A winter storm passed through about a week ago. It was cold, rainy and windy. The stormed dumped a couple of feet of new snow in the Sierras, just a short drive to the east. It was the second storm to come in rapid succession. Around here, they say the “storm door” is open. However, the past two or three days have been dry and today the wind was insignificant; the sun’s warmth burned off the fog and won the day.
It was a perfect day for a ride! After ringing in the New Year last night, coming home at about 1 a.m. only to write for two more hours, I didn’t think I’d be up for it. Apparently my “Harley sense” knew better. I was up at 8 a.m., getting the bike ready and my camera gear packed. It looked cold and the fog appeared persistent, but I knew that we would at least be riding up above the fog - and I can dress for the cold.

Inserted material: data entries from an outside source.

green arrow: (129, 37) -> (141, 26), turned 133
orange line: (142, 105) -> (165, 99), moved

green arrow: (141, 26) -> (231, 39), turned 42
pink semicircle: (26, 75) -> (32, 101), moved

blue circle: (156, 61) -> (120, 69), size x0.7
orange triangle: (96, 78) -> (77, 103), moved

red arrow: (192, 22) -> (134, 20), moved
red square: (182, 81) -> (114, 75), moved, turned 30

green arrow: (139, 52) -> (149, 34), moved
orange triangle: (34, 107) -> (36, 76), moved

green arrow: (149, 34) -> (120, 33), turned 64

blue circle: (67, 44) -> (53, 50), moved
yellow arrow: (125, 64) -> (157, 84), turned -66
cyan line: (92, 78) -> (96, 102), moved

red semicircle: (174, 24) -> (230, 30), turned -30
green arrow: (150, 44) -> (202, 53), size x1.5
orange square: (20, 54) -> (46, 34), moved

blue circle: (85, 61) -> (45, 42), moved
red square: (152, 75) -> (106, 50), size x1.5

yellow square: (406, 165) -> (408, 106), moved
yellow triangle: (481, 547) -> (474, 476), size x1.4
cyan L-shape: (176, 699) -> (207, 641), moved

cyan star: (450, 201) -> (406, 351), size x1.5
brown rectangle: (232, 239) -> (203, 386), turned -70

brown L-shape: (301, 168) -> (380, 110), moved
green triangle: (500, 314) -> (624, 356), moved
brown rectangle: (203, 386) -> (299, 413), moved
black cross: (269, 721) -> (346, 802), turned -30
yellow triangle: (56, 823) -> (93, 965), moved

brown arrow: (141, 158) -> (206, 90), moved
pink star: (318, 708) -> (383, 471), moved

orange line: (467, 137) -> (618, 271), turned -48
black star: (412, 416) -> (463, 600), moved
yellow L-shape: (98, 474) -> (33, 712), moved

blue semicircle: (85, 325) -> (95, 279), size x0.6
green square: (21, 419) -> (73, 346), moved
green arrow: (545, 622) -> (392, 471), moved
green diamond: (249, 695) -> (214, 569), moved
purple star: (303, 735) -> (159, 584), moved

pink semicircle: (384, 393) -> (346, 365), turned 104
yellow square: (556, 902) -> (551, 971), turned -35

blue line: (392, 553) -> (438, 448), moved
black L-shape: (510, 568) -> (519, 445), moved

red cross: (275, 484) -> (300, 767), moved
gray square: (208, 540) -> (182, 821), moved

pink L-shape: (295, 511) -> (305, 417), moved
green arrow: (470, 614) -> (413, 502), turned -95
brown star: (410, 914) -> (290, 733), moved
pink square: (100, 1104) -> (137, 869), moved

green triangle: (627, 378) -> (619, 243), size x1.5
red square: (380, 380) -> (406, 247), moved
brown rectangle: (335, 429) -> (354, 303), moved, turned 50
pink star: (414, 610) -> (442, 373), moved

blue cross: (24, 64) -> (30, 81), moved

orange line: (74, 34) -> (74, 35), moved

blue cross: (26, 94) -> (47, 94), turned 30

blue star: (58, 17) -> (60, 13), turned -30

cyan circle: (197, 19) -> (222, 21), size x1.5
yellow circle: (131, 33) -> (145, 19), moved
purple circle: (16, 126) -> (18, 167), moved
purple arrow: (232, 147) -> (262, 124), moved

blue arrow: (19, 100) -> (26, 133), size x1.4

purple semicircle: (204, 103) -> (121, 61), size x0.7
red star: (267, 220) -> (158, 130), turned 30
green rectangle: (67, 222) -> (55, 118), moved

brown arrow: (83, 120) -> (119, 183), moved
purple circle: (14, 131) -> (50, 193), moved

I met my friends, Art and Steve, at Art’s house and we rode to meet the rest of the Sacramento contingent at California Burgers in Roseville. From there we rode up Interstate 80 to Starbucks in Auburn where we met up with our Auburn friends, some more from Sacramento, and the Grass Valley posse. By the time we had all gathered, there were about fifty of us – a thundering herd of American Iron… pure V-Twin power. The fog was gone and the chill had subsided. Our route was a short one, but scenic and serene as could be.
We headed south on Route 49, across the North Fork of the American River and up the other side of the canyon. Turning right on Salmon Falls Road, we made the final 20 miles of the ride on a two-lane, winding, mountain road - across the South Fork of the American River and into Old Folsom. We filled the parking lot at Hacienda’s where we ate lunch while basking in the sun’s warmth on the deck, watching the world go by. By the time lunch was over, we were shedding layers before heading our separate ways – some up to Placerville for coffee before heading back to points north, and home. Others went back toward Sacramento to whatever activities they had planned for the rest of their day.
I was among those headed for our Sacramento homes – for I did indeed have a plan for the rest of the afternoon. After making the two-mile or so ride from Folsom, back across the American River (below the Folsom Dam, all forks now converged) to my home in Fair Oaks, I parked my bike in front of my house (usually it goes right into the garage) and stripped off various leather components as I made my way to the couch. Remote in hand, head on the armrest, I proceeded to take a much-deserved nap – there was nothing else to do.